In May, the bank was expecting household income to grow by 0.9 per cent in the final three months of this year. Now it believes they will shrink by 0.9 per cent.

Even by the end of next year, incomes are tipped to be going backwards by 0.9 per cent.

The bank said people would soon start to feel the impact on their home budgets, admitting those dependent on welfare payments could struggle.

“Higher prices, especially for food and fuel, are likely to impact low-income households
in particular (which tend to spend a larger share of their income on these necessary items),” it said.

“While household balance sheets are generally strong and many households should be able to absorb these price increases, others have limited savings buffers and may have to reduce spending elsewhere.

“For some of these more vulnerable households, the impact of price rises will be mitigated to some extent by the indexation of social assistance payments twice per year, though price rises will reduce
recipients’ real incomes in the near term.”

The bank downgraded all its forecasts for economic growth over the next two years. By December this year, it expects GDP to be expanding at an annual rate of 3.2 per cent, compared to its 4.2 per cent forecast made three months ago.

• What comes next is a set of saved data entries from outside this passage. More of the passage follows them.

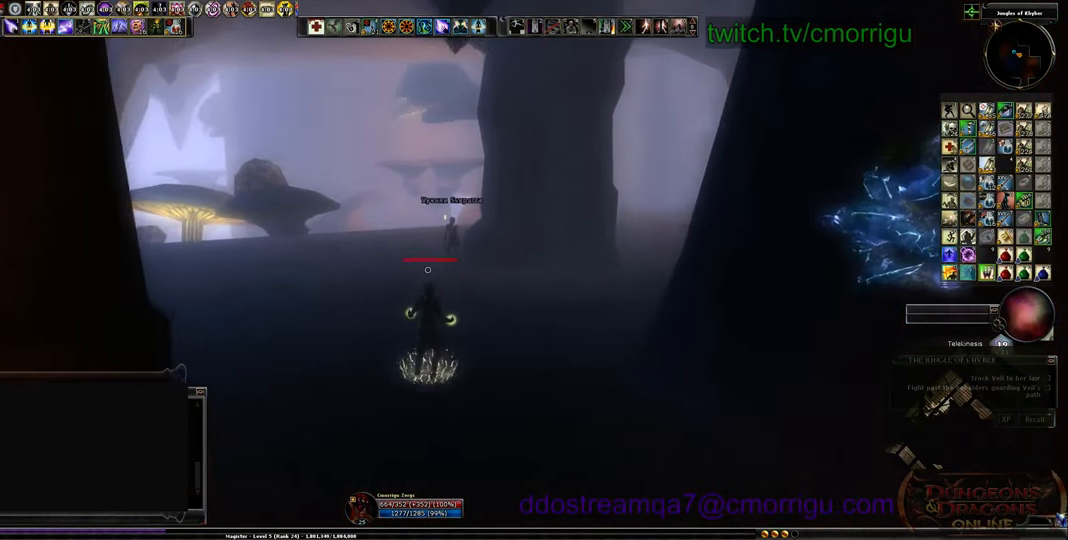
{"keys": ["w"], "events": []}
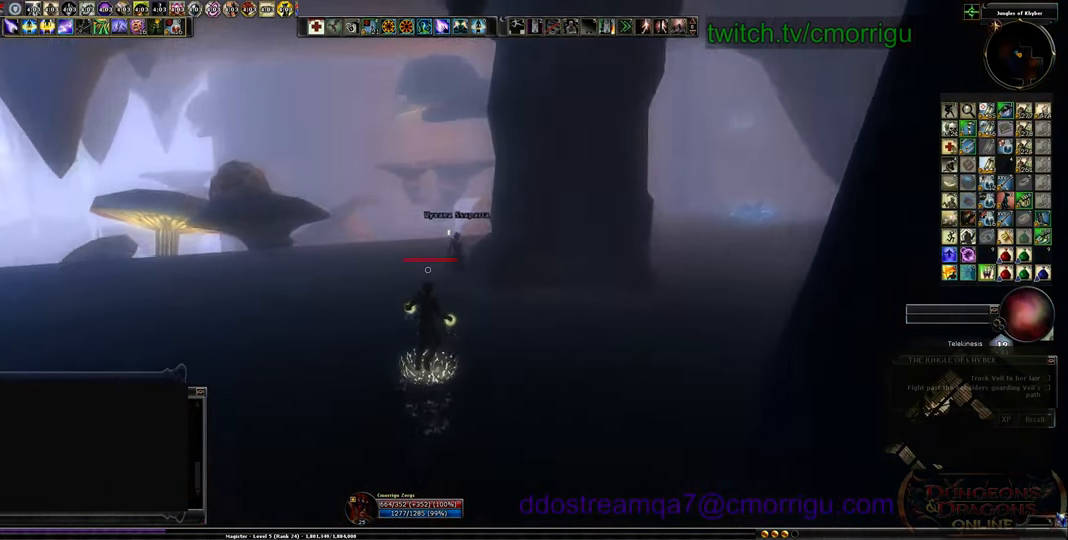
{"keys": ["w"], "events": []}
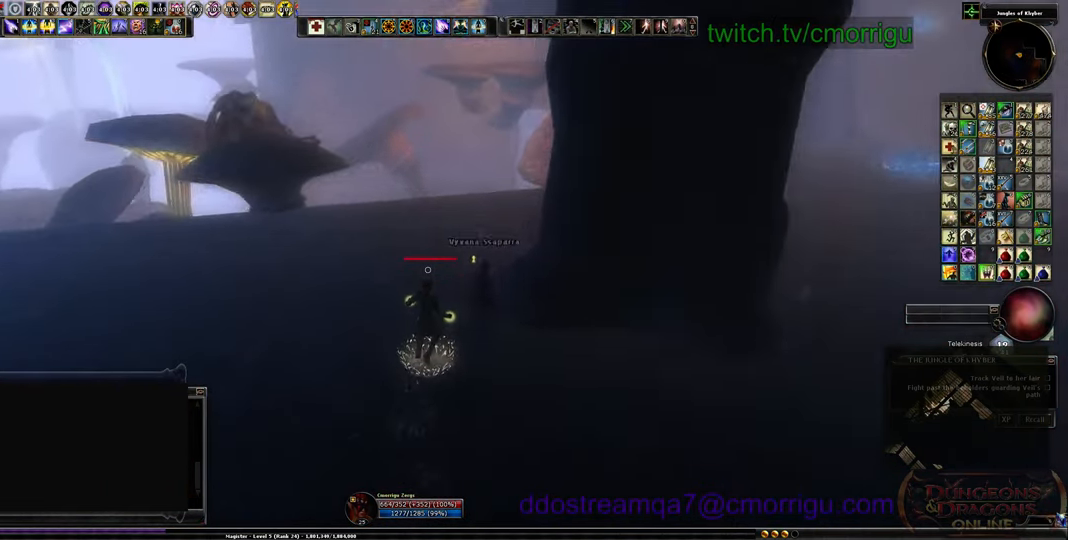
{"keys": [], "events": [[233, "d", "down"], [333, "d", "up"], [433, "w", "up"]]}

By the middle of 2024, economic growth is tipped to be down to 1.8 per cent.

Wages growth, while picking up, is not expected to accelerate much above what the bank had been forecasting. It expects the wage price index to be climbing by 3.4 per cent in mid-2023 and by 3.8 per cent in mid-2024.

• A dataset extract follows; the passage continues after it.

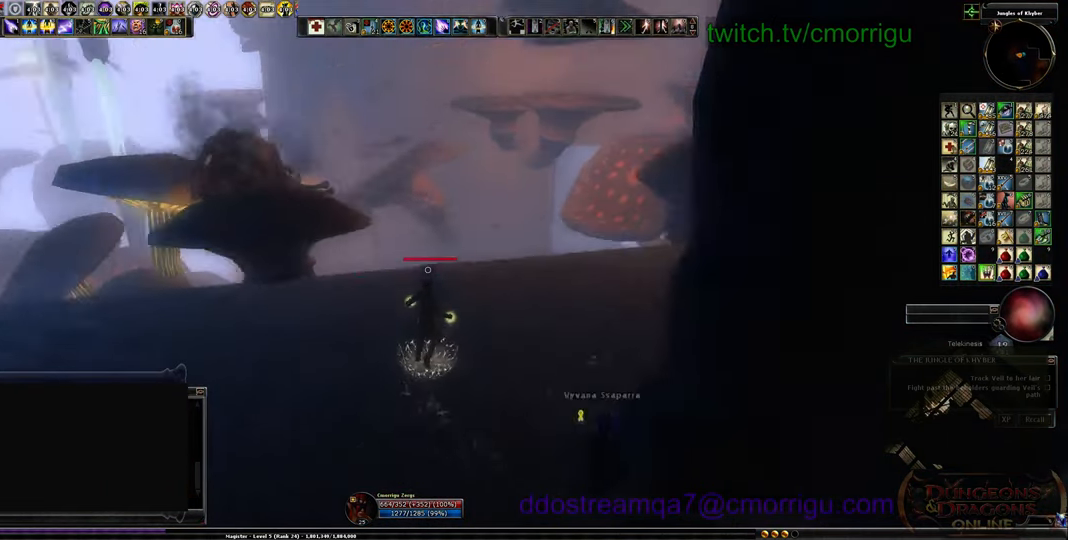
{"keys": []}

Consumer prices, despite the RBA’s lift in interest rates, are also tipped to grow strongly.

Inflation is expected to peak at 7.8 per cent in the December quarter, edge down to 6.2 per cent by the middle of next year and still be at 3.5 per cent in the June quarter of 2024.

Unemployment, however, is expected to defy the tightening in monetary policy. It is forecast to be at 3.4 per cent by the middle of next year and inch up to 3.7 per cent 12 months later.

The RBA said the “competing forces” of a tight labour market, which leads to stronger wage growth, and increasing cost-of-living pressures made predicting household spending “unusually uncertain”.

“Employment growth could be stronger than expected, and strong household balance sheet positions could support household consumption by more than anticipated,” the report said.

“Alternatively, a decline in real incomes for the average household could weigh on spending more than expected, particularly if household wealth is also declining.”

All major economies are facing increasing headwinds caused by the sharp lift in global inflation, supply chain disruptions and strong domestic demand.

Overnight, the Bank of England lifted official interest rates by half a percentage point to 1.75 per cent. It is now forecasting inflation to reach 13.3 per cent by October, the highest level since 1980.

The BoE, which apart from lifting interest rates is engaging in quantitative tightening, is forecasting the country to slide into a 15-month recession later this year with GDP to contract by 1.5 per cent in 2023.

Last week, Treasurer Jim Chalmers revealed updated budget forecasts showing Treasury expects inflation to reach 7.75 per cent by the end of this year.

By the middle of next year, inflation should be down to 5.5 per cent. But it will remain elevated, forecast to be at 3.5 per cent by mid-2024 and then 2.75 per cent by the middle of 2025.

Treasury is tipping the economy to expand by 3 per cent this financial year and 2 per cent in 2023-24, half a percentage point lower than forecast in the March budget.

So far this year, the RBA has lifted interest rates by 1.75 percentage points over four consecutive months, its most aggressive increase in rates in nearly 30 years.